More on topic of Meta-search/Federated Search with Solr
I've thought about it, and I have no time to really do a meta-search during evaluation. What I need to do is to create a single core that contains both of my data sets, and then describe the architecture that would be required to do blended results, with liberal estimates. From the perspective of evaluation, I need to understand whether any of the solutions to better ranking in the absence of global IDF have been explored?I suspect that one could retrieve a much larger than N set of results from a set of shards, re-score in some way that doesn't require IDF, e.g. storing both results in the same priority queue and *re-scoring* before *re-ranking*. The other way to do this would be to have a custom SearchHandler that works differently - it performs the query, retries all results deemed relevant by another engine, adds them to the Lucene index, and then performs the query again in the standard way. This would be quite slow, but perhaps useful as a way to evaluate my method.
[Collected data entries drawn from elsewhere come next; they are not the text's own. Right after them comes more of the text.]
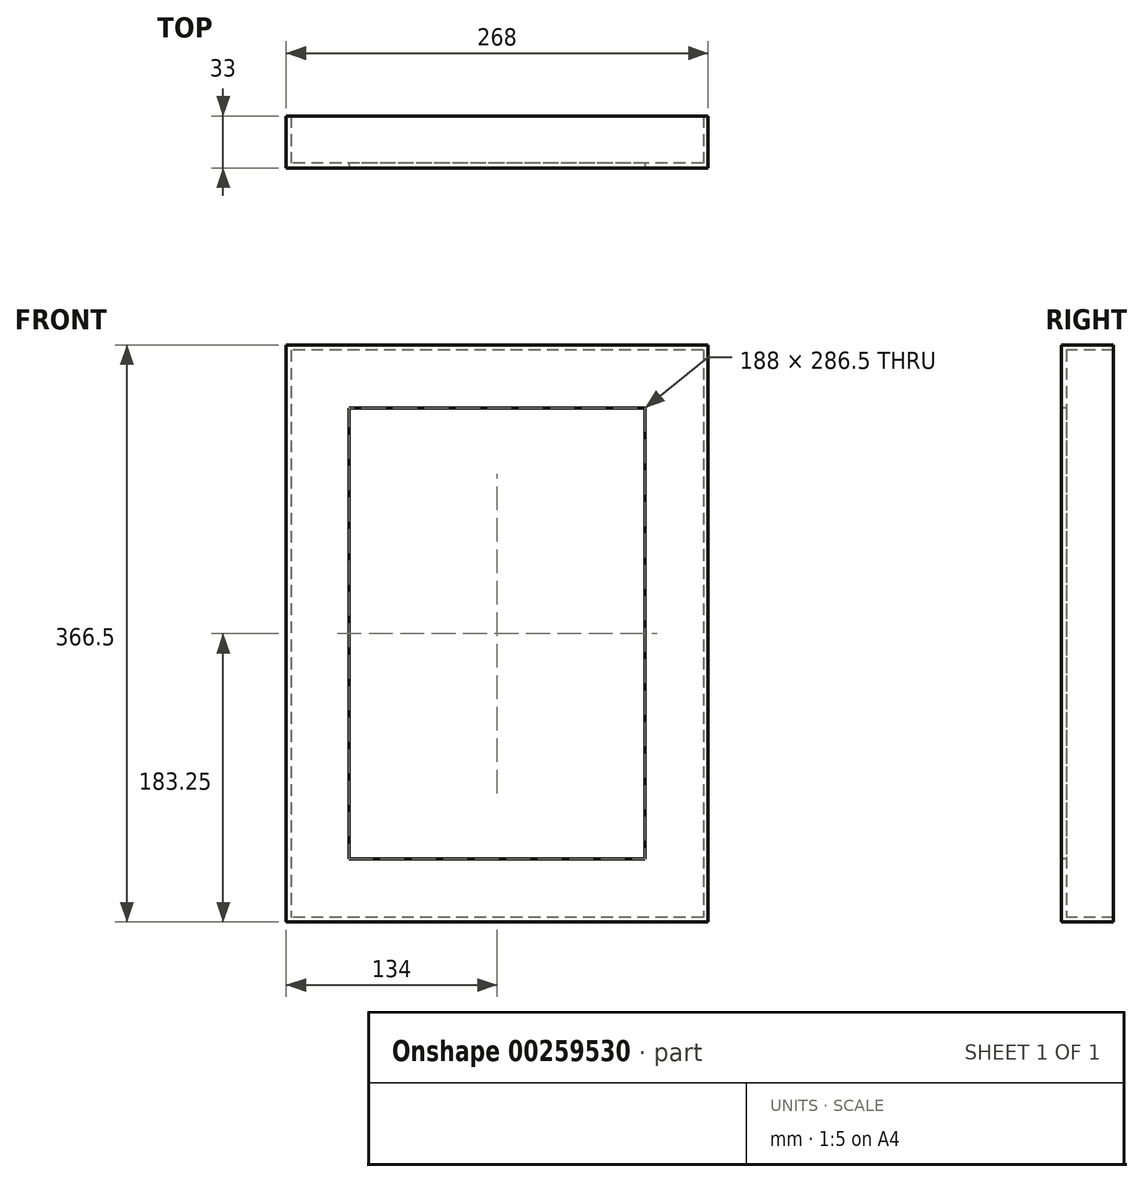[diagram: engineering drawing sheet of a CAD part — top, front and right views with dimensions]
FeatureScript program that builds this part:
annotation { "Feature Type Name" : "Feature", "Feature Type Description" : "" }
export const myFeature = defineFeature(function(context is Context, id is Id, definition is map)
    precondition{}
    {
        {
            var Q0;
            Q0=qCreatedBy(makeId("Front.planeOp"),FACE);
            var sketch = newSketch(context, id + "F0", { "sketchPlane" : qUnion([Q0])});
            skLineSegment(sketch, "E0.bottom", {"start": v(94, 143.25) * mm, "end": v(-94, 143.25) * mm});
            skLineSegment(sketch, "E0.top", {"start": v(94, -143.25) * mm, "end": v(-94, -143.25) * mm});
            skLineSegment(sketch, "E0.left", {"start": v(94, 143.25) * mm, "end": v(94, -143.25) * mm});
            skLineSegment(sketch, "E0.right", {"start": v(-94, 143.25) * mm, "end": v(-94, -143.25) * mm});
            skPoint(sketch, "E0.middle", {"position": v(0, 0) * mm});
            skLineSegment(sketch, "E1.0", {"start": v(-134, 183.25) * mm, "end": v(-134, -183.25) * mm});
            skLineSegment(sketch, "E1.1", {"start": v(134, 183.25) * mm, "end": v(-134, 183.25) * mm});
            skLineSegment(sketch, "E1.2", {"start": v(134, 183.25) * mm, "end": v(134, -183.25) * mm});
            skLineSegment(sketch, "E1.3", {"start": v(134, -183.25) * mm, "end": v(-134, -183.25) * mm});
            skSolve(sketch);
        }
        {
            var Q0;
            Q0=makeQuery(id+"F0.imprint","IMPRINT",FACE,{"disambiguationData":[TD([[makeQuery(id+"F0.imprint","IMPRINT",EDGE,{"derivedFrom":sQuery(id+"F0.wireOp",EDGE,"E0.bottom")}),-1.0]])]});
            extrude(context, id + "F1", {"entities" : qUnion([Q0]), "oppositeDirection" : true, "depth" : 3 * mm});
        }
        {
            var Q0;
            Q0=makeQuery(id+"F1.opExtrude","CAP_FACE",FACE,{"disambiguationData":[OSD([sQuery(id+"F0.wireOp",EDGE,"E0.bottom"),sQuery(id+"F0.wireOp",EDGE,"E0.top"),sQuery(id+"F0.wireOp",EDGE,"E0.left"),sQuery(id+"F0.wireOp",EDGE,"E0.right"),sQuery(id+"F0.wireOp",EDGE,"E1.0"),sQuery(id+"F0.wireOp",EDGE,"E1.1"),sQuery(id+"F0.wireOp",EDGE,"E1.2"),sQuery(id+"F0.wireOp",EDGE,"E1.3")])],"isStart":false});
            var sketch = newSketch(context, id + "F2", { "sketchPlane" : qUnion([Q0])});
            skLineSegment(sketch, "E2.bottom", {"start": v(-134, 183.25) * mm, "end": v(134, 183.25) * mm});
            skLineSegment(sketch, "E2.top", {"start": v(-134, -183.25) * mm, "end": v(134, -183.25) * mm});
            skLineSegment(sketch, "E2.left", {"start": v(-134, 183.25) * mm, "end": v(-134, -183.25) * mm});
            skLineSegment(sketch, "E2.right", {"start": v(134, 183.25) * mm, "end": v(134, -183.25) * mm});
            skLineSegment(sketch, "E3.0", {"start": v(-131, 180.25) * mm, "end": v(131, 180.25) * mm});
            skLineSegment(sketch, "E3.1", {"start": v(-131, 180.25) * mm, "end": v(-131, -180.25) * mm});
            skLineSegment(sketch, "E3.2", {"start": v(-131, -180.25) * mm, "end": v(131, -180.25) * mm});
            skLineSegment(sketch, "E3.3", {"start": v(131, 180.25) * mm, "end": v(131, -180.25) * mm});
            skSolve(sketch);
        }
        {
            var Q0;
            Q0=makeQuery(id+"F2.imprint","IMPRINT",FACE,{"disambiguationData":[TD([[makeQuery(id+"F2.imprint","IMPRINT",EDGE,{"derivedFrom":sQuery(id+"F2.wireOp",EDGE,"E2.bottom")}),-1.0]])]});
            extrude(context, id + "F3", {"entities" : qUnion([Q0]), "operationType" : NewBodyOperationType.ADD, "depth" : 30 * mm});
        }
    });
I still welcome any suggestions on how such a SearchHandler could be implemented.
Meta-search by subclassing SearchHandler
I am considering enabling a true Federated Search, or meta-search, using the following basic configuration (this configuration is only for development and evaluation): Three Solr cores: - One to search data I have indexed locally - One with a custom SearchHandler that is a facade, e.g. it performs a meta-search (aka Federated Search) - One that queries and merges the above cores as shards Lest I seem completely like Sauron, I read http://2011.berlinbuzzwords.de/sites/2011.berlinbuzzwords.de/files/AndrzejBialecki-Buzzwords-2011_0.pdf and am familiar with evaluating precision at 10, etc. although I am no doubt less familiar with IR than many. I think that it is much, much better for performance and relevancy to index it all on a level playing field. But my employer cannot do that, because we do not have a license to all the data we may wish to search in the future. My questions are simple - has anybody implemented such a SearchHandler that is a facade for another search engine? How would I get started with that? I have made a similar post on the blacklight developers google group.